=== Section Start ===

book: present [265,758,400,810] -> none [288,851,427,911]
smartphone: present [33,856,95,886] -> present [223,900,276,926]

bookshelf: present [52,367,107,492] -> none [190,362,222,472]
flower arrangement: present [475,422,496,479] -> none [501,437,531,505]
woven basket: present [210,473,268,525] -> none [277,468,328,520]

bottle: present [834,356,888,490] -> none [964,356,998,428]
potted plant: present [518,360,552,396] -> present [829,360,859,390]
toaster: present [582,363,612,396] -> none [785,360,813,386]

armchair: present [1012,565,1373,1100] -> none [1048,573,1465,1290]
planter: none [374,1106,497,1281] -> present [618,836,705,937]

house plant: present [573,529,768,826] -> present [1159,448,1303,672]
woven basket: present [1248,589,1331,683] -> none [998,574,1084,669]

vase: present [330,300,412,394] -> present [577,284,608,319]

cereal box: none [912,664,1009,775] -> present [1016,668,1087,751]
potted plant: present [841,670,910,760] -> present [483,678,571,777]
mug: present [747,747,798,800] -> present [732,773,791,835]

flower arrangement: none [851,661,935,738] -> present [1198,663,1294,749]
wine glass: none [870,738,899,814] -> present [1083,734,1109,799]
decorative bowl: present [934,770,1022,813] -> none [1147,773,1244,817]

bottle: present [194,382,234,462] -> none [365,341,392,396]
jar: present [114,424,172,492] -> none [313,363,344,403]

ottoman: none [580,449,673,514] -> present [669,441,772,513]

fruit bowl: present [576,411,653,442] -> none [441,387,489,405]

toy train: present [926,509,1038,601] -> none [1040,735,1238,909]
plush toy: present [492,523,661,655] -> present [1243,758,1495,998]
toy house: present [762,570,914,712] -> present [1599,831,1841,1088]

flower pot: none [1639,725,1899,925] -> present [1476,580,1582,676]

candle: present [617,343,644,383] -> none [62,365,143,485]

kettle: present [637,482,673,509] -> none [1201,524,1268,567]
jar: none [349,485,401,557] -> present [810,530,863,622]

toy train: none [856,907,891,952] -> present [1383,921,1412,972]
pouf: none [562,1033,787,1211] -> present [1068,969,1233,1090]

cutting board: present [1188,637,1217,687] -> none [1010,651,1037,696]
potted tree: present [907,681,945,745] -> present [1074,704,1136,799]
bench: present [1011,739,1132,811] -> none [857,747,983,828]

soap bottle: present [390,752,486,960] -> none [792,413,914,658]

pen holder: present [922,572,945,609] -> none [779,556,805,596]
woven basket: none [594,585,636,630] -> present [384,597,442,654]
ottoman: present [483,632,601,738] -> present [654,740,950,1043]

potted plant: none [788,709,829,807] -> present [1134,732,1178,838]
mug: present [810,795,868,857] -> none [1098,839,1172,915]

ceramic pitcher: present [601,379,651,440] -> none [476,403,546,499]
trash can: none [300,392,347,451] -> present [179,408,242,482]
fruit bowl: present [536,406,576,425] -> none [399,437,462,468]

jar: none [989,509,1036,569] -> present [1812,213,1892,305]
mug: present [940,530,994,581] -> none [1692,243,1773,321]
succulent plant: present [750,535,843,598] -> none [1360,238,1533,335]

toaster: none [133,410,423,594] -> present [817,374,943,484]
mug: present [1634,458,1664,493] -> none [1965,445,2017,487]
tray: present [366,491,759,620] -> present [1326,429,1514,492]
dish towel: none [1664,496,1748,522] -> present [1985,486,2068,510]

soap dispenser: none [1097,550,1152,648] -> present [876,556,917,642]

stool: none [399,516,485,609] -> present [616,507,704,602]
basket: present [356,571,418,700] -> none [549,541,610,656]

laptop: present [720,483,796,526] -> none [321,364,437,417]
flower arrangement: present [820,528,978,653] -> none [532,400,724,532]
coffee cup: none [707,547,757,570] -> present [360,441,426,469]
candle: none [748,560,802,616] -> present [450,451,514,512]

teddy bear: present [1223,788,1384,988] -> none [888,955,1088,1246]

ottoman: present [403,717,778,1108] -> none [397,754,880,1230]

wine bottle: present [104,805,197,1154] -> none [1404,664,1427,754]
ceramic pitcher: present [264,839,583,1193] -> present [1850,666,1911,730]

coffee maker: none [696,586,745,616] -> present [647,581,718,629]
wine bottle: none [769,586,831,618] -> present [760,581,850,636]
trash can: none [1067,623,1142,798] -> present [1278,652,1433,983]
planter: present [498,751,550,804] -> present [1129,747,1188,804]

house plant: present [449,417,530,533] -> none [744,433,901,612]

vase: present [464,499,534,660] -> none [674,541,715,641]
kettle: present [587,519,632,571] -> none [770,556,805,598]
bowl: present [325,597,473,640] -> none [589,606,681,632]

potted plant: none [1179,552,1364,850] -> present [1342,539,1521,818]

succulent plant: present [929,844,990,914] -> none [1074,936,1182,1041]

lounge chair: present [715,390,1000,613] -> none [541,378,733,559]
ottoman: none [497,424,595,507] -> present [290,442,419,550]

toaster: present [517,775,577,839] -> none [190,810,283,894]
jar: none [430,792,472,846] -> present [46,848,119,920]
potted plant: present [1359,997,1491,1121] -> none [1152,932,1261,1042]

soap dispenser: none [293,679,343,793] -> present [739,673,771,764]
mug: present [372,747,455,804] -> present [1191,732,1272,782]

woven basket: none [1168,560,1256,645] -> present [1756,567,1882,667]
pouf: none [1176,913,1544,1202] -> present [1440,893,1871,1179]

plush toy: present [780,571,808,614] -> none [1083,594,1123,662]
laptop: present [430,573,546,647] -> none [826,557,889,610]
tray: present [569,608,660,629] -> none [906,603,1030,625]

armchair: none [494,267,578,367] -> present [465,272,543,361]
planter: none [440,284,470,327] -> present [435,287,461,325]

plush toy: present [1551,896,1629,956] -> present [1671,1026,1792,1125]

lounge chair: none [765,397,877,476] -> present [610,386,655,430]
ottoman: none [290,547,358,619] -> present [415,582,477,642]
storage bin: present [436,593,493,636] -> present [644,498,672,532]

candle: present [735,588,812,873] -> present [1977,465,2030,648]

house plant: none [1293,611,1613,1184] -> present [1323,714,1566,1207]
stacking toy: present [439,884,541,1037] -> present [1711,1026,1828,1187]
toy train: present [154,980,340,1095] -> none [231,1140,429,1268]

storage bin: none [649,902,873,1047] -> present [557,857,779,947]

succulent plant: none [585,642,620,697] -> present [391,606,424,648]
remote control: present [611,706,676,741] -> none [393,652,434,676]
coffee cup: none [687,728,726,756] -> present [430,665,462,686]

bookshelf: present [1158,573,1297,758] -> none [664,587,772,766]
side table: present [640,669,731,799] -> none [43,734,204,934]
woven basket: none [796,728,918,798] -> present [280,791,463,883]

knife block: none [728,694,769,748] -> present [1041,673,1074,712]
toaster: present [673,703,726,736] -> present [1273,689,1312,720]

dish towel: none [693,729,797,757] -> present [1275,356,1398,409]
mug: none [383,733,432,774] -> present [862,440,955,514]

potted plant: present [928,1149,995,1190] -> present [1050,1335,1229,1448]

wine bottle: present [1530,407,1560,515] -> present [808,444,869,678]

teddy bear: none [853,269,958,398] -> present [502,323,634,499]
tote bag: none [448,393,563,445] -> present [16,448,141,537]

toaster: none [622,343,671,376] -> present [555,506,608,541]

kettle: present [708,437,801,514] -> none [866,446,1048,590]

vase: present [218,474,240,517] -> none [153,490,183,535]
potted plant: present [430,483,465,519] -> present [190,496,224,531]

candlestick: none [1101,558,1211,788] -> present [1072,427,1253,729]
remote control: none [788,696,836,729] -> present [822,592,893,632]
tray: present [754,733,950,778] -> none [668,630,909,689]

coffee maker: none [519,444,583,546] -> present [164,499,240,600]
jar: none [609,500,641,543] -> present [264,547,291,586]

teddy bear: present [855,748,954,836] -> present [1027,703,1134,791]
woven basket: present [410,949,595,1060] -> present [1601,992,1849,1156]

=== Section End ===

§ **Work to complete**
For every line above with the word "soap" in it, make a copy.

§ **Answer to this problem**
soap bottle: present [390,752,486,960] -> none [792,413,914,658]
soap dispenser: none [1097,550,1152,648] -> present [876,556,917,642]
soap dispenser: none [293,679,343,793] -> present [739,673,771,764]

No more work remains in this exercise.